* _The problem_: Echo the data below back line for line, without changing anything.

* _Exercise materials_:
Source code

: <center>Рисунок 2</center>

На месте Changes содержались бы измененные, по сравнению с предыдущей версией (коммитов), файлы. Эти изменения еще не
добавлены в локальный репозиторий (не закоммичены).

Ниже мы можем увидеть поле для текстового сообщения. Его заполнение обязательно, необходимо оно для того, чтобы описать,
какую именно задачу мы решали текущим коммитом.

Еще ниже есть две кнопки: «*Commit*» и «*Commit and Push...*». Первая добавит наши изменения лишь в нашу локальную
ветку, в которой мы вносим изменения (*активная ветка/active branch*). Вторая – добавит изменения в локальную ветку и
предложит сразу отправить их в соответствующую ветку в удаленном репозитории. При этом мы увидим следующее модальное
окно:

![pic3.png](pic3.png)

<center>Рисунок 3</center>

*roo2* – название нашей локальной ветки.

* _The completed task_:
Source code

: <center>Рисунок 2</center>

На месте Changes содержались бы измененные, по сравнению с предыдущей версией (коммитов), файлы. Эти изменения еще не
добавлены в локальный репозиторий (не закоммичены).

Ниже мы можем увидеть поле для текстового сообщения. Его заполнение обязательно, необходимо оно для того, чтобы описать,
какую именно задачу мы решали текущим коммитом.

Еще ниже есть две кнопки: «*Commit*» и «*Commit and Push...*». Первая добавит наши изменения лишь в нашу локальную
ветку, в которой мы вносим изменения (*активная ветка/active branch*). Вторая – добавит изменения в локальную ветку и
предложит сразу отправить их в соответствующую ветку в удаленном репозитории. При этом мы увидим следующее модальное
окно:

![pic3.png](pic3.png)

<center>Рисунок 3</center>

*roo2* – название нашей локальной ветки.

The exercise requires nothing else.